= Exercise instructions =
Exact reproduction required: the lines below from the line with "about the loss" to the line with "Subscribe Us", both ends included, and no others.

= Records supplied =
--- START ---

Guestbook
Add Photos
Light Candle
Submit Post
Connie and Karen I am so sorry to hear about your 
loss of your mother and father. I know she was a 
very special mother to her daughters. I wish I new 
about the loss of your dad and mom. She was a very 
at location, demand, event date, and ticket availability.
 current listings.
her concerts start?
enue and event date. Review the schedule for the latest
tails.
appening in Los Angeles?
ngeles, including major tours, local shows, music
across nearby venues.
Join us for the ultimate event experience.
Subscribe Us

--- END ---
--- START ---

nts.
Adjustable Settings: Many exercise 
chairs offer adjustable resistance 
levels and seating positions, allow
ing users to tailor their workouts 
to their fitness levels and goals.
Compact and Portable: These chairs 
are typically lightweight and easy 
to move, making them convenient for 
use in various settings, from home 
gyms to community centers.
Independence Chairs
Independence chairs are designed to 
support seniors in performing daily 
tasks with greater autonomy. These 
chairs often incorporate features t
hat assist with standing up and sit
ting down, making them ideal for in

--- END ---
--- START ---

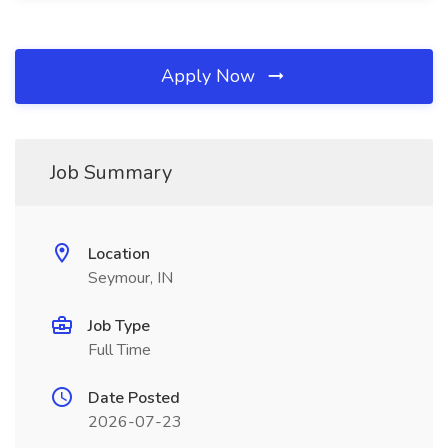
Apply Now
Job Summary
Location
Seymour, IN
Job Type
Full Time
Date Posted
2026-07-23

--- END ---

= Reply to the exercise =
about the loss of your dad and mom. She was a very 
at location, demand, event date, and ticket availability.
 current listings.
her concerts start?
enue and event date. Review the schedule for the latest
tails.
appening in Los Angeles?
ngeles, including major tours, local shows, music
across nearby venues.
Join us for the ultimate event experience.
Subscribe Us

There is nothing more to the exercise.